Spinningfields is getting a dose of Japanese-Danish cool

The new opening is called Sticks‘n’Sushi, which is a pretty accurate summary of the menu…

By Lucy Holt | Last updated 31 March 2026

Spinningfields isn’t short on statement restaurants, so Sticks’n’Sushi feels like a deliberate shift in tone. A pared-back, quietly confident space that leans more Copenhagen than spectacle.

One where the lighting doubles as sculptures, the space tastefully reflects the architecture outside, and music is at an ideal volume for chit chat. Sticks’n’Sushi is a Copenhagen-born restaurant with a handful of carefully chosen locations across the globe, and they are now open in Manchester’s Spinningfields.

The two-storey restaurant accommodates 246 guests across a ground-floor dining area, a mezzanine level, and an expansive L-shaped outdoor terrace, all designed by award-winning Berlin architects Diener & Diener

You can expect interesting, welcoming colour palettes throughout the restaurant reflective of whatever mood you’re in, from secluded corners to light-drenched banqueting tables.

There are over a dozen in London already, with Oxford, Cambridge and Glasgow outposts too. They’ve also got a handful of Berlin sites, as well as plenty scattered across the Danish capital with a Leeds opening planned for later in the year too.

The company was started over 30 years ago by brothers Jens Rahbek Hansen and Kim Rahbek Hansen, along with their brother-in-law, Thor Andersen, and the concept is about blending the brothers’ dual Danish-Japanese heritage. In fact, the whole place is about bringing together opposed but cohesive elements.

For instance, the concept combines both a hot and a cold kitchen – something considered eyebrow-raising in traditional Japanese cooking.

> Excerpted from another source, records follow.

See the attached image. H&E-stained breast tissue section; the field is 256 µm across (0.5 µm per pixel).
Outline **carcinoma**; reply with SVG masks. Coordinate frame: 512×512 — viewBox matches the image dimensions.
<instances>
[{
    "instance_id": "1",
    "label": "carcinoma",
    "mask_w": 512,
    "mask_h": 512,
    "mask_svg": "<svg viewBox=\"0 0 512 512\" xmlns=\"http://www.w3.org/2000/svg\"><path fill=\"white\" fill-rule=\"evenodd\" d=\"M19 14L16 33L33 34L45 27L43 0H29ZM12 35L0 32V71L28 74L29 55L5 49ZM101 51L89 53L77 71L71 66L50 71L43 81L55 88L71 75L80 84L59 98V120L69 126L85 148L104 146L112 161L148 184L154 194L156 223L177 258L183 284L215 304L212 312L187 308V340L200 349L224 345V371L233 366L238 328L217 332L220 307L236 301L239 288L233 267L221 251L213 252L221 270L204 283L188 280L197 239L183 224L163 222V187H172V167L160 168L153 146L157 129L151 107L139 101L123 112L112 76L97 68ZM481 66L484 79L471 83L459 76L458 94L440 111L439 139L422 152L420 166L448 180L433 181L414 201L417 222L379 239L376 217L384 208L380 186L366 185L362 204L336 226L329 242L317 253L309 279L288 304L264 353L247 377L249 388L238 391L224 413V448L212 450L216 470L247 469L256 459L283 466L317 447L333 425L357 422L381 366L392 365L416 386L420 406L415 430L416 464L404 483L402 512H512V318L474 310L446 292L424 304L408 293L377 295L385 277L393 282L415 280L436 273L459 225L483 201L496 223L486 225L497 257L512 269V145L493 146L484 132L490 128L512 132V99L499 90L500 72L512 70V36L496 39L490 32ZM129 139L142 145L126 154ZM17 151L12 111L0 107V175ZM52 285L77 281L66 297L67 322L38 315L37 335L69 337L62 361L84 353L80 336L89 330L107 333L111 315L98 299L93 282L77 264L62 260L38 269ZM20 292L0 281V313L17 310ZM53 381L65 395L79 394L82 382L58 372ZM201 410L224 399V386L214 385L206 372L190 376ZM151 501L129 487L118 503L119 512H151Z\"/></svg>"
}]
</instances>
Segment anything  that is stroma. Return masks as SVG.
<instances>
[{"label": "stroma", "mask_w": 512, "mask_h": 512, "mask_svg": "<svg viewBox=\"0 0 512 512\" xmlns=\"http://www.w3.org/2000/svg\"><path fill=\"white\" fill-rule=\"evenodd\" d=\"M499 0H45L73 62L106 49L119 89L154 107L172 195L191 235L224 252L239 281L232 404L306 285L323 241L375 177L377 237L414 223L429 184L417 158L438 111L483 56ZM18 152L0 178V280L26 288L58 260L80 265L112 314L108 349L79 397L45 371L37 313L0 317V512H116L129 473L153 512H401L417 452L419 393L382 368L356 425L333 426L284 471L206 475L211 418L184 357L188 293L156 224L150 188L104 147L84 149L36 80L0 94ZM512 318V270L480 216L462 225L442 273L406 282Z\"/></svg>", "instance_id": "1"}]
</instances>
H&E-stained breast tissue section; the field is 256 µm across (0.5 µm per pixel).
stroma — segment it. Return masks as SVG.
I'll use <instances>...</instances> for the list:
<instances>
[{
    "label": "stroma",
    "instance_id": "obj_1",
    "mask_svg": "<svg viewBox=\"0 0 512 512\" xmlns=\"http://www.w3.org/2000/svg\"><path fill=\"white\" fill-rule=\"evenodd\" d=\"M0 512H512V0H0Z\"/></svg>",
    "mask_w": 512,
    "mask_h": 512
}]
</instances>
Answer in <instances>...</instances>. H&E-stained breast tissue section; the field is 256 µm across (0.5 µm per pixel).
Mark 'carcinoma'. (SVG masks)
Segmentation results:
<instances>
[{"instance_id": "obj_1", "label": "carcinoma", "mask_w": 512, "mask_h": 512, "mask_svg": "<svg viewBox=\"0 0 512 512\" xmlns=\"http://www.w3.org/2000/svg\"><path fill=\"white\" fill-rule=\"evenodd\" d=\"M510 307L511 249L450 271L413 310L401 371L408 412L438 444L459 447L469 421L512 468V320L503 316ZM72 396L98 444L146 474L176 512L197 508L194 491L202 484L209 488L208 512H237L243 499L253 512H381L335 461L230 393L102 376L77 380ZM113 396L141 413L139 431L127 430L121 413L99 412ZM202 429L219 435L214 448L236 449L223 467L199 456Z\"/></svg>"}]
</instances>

Yakitori skewers – cooked on the robata grill – are considered casual bar food, whereas immaculate sushi, perfected over decades, certainly is not.

So alongside an expansive universe of sashimi, nigiri and uramaki, there are loads of snack-sized sizzling skewers of marinated fish, meat and even chicken wings, the latter of which are supposed to be pulled apart by hand and eaten like lollipops.

There are rafts of beef tataki – thin-as-anything slices of raw beef fillet, gently seared and topped with miso and shiitake and truffle ponzu designed to be folded into individual parcels with one effortless chopstick movement.

The sushi ranges from the classic (a sashimi platter laden with identical pieces of tuna and yellowtail kingfish, scallops and a tamago omelette) to the more creatively engineered (wagyu tartare and soft shell crab, for example).

Sticks-wise, there’s everything from a delicate miso cod, to indulgent pieces of wagyu, as well as veggie options like grilled padron pepper and teriyaki sweet potato. 

Meanwhile, the cocktail menu features well-executed classics, as well as on-theme signature creations like a whisky sour with miso, or a yuzu seltzer. You can tell there’s a serious amount of attention to detail, as well as an unorthodox playfulness too (see: mushroom croquettes topped with Danish cheese). We very much like their style.

Sticks‘n’Sushi opened on March 30 in Spinningfields Square, Manchester.